BEGIN
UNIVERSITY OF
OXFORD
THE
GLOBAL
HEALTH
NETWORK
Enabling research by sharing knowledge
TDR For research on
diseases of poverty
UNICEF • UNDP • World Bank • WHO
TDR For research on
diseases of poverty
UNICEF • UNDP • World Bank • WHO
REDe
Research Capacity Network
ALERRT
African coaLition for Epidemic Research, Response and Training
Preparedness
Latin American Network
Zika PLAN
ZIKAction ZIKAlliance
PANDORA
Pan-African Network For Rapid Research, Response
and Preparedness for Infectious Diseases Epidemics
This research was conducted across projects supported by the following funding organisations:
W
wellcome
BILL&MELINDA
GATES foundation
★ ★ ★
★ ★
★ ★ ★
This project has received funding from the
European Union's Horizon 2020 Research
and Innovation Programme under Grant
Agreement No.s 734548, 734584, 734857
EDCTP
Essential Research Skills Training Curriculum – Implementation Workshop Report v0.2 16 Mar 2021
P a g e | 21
END
BEGIN
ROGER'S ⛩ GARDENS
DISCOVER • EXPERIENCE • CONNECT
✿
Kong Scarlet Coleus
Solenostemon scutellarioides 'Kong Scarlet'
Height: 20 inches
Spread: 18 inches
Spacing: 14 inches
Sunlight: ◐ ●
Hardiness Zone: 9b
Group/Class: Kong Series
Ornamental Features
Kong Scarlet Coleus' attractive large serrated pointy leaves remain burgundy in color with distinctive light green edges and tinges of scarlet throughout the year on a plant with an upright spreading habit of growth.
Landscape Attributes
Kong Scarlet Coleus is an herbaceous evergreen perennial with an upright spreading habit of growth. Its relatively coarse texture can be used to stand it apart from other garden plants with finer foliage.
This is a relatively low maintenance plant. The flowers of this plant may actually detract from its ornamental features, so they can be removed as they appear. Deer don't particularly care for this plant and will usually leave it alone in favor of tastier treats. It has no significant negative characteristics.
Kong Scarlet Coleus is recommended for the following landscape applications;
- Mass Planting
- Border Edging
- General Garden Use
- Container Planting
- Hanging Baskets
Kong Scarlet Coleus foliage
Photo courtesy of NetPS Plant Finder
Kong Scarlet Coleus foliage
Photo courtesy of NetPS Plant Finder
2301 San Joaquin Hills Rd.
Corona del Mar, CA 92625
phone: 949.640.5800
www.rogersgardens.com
END
BEGIN
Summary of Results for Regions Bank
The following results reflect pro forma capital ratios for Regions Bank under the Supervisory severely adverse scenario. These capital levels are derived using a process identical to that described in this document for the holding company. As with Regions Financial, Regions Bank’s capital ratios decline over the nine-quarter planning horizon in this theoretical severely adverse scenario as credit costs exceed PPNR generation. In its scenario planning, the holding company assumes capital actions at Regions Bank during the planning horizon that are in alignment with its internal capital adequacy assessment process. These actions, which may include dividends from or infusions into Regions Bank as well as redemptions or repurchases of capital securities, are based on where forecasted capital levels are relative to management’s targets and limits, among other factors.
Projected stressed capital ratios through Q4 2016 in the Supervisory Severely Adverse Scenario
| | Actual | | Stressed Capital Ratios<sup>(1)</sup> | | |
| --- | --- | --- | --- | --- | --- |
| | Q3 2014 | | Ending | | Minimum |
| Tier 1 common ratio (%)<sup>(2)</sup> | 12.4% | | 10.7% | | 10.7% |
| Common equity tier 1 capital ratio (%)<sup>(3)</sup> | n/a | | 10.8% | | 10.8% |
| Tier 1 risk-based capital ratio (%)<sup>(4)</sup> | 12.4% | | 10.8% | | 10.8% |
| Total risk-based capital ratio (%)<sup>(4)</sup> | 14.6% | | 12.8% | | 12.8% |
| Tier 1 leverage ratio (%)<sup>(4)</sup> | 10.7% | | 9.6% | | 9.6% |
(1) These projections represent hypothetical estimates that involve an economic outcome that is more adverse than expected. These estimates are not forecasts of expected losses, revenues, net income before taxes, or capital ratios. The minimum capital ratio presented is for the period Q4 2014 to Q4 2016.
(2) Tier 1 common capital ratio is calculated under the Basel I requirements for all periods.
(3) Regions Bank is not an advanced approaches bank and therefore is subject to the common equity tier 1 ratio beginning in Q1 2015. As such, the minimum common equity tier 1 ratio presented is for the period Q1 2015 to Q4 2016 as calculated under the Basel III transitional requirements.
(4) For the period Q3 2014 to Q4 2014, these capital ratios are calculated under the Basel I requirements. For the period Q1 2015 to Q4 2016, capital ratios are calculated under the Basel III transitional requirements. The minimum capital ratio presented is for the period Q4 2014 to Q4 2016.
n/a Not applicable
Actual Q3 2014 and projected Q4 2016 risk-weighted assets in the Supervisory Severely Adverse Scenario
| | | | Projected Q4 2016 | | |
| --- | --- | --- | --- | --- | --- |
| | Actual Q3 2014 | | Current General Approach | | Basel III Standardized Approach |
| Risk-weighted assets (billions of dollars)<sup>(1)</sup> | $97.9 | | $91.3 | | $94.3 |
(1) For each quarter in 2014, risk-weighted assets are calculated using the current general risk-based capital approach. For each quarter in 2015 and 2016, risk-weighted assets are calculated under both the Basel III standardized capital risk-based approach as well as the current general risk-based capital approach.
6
END
In the listing above, find the line with "- Hanging Baskets" and the line with "www.rogersgardens.com", then reproduce both and every line between them exactly.

### [RESPONSE TO THIS EXERCISE]
- Hanging Baskets
Kong Scarlet Coleus foliage
Photo courtesy of NetPS Plant Finder
Kong Scarlet Coleus foliage
Photo courtesy of NetPS Plant Finder
2301 San Joaquin Hills Rd.
Corona del Mar, CA 92625
phone: 949.640.5800
www.rogersgardens.com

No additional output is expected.